Desde ese lunes aciago, tres de agosto, su vida quedó
marcada para siempre y debido al paso del maestro tiempo, lejos de los
infundios contra la Señorita Colombia, Leonor Duplat, el doctor Ramírez, economista residente en EE. UU., decidió romper
el voto de silencio convertido en elegía para su amigo que lo buscó para ser
testigo del final de sus días y el principio del viaje, para siempre.
TRAGEDIA
Su amistad con Cote Lamus le trajo su desgracia.
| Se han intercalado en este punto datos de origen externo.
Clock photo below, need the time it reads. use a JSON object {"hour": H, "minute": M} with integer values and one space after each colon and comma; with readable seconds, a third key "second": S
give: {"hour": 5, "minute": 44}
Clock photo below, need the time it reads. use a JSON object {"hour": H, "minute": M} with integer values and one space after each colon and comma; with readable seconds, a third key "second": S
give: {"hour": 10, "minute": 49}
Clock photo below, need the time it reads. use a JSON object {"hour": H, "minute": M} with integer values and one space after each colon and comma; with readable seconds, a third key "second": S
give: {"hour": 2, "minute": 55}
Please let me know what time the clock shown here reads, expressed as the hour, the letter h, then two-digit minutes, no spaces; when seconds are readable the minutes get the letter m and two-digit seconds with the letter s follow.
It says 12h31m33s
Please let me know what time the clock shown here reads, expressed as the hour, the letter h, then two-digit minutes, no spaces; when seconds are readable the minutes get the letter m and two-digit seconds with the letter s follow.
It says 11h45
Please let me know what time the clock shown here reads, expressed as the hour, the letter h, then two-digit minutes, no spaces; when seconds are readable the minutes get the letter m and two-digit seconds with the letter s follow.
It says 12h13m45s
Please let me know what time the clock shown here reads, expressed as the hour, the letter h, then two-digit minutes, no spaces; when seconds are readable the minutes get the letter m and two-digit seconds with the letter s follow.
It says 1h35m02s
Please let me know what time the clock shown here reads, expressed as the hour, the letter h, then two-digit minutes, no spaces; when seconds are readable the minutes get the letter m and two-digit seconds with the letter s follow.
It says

Tan
pronto pudo levantarse empezó a dar saltos de gloria, rayuela o semana apoyado
en muletas como cualquier matador de cartel, en plan visitar a su mujer que se
fracturó el cráneo y duró inconsciente dos meses hasta el normal nacimiento de
su primer hijo, José María, hoy sin problema alguno, arquitecto residente en
Holanda.
Ambos guardan las cicatrices del duro episodio, pero por
más distancia tomada y aparente ventaja, no ha podido sacar de la memoria la
madrugada, en que el representante del reino vegetal le salió al paso como un
peatón orate y cambió para siempre la mente de la región… su historia.
En La Garita quedaron los sueños de Cote Lamus, su libro Estoraques inspirado en Thomas Stearns Elliot y Octavio Paz. También
legó otros textos entre éstos Preparación para la muerte y su poema premonitorio
incluido en el libro La vida cotidiana: El disco rayado que en uno de sus
apartes dice: “Las quijadas rotas, los húmeros rotos, defenestrado y las
plañideras lamiéndole la sangre”. Casi fue así, apenas faltó que el poeta
hubiera sido expulsado por la ventana, para que se diera la condición de
defenestración.
Al otro día entre las salvas en su honor en la iglesia
San José, frente al cadáver, sus enemigos partidistas dejaban caer desde las
mejillas hasta el ombligo enormes lágrimas para cumplir el vaticinio de: “Las
plañideras lamiéndole la sangre”.
Homenaje
a Cote Lamus en La Garita
SILENCIO
La muerte del gobernador poeta fue un escándalo nacional
conocido en el mundo a través de las agencias noticiosas.
A cincuenta y cinco años de su extinción, de haber
entrado al campo de la parca, nadie se acuerda de él, anota Silvio Ramírez. Ya
no comentan de la generación trágica, de los tres nortesantandereanos: Gaitán,
Cote y la ceramista Beatriz Daza. No lo mencionan en los discursos políticos,
no lo consideran padre de la Patria, excepto algún bohemio listo a libar
gratis, profano de su obra, que lo cita en reuniones de la sublimidad báquica,
en forma obligatoria al repasar las letras colombianas.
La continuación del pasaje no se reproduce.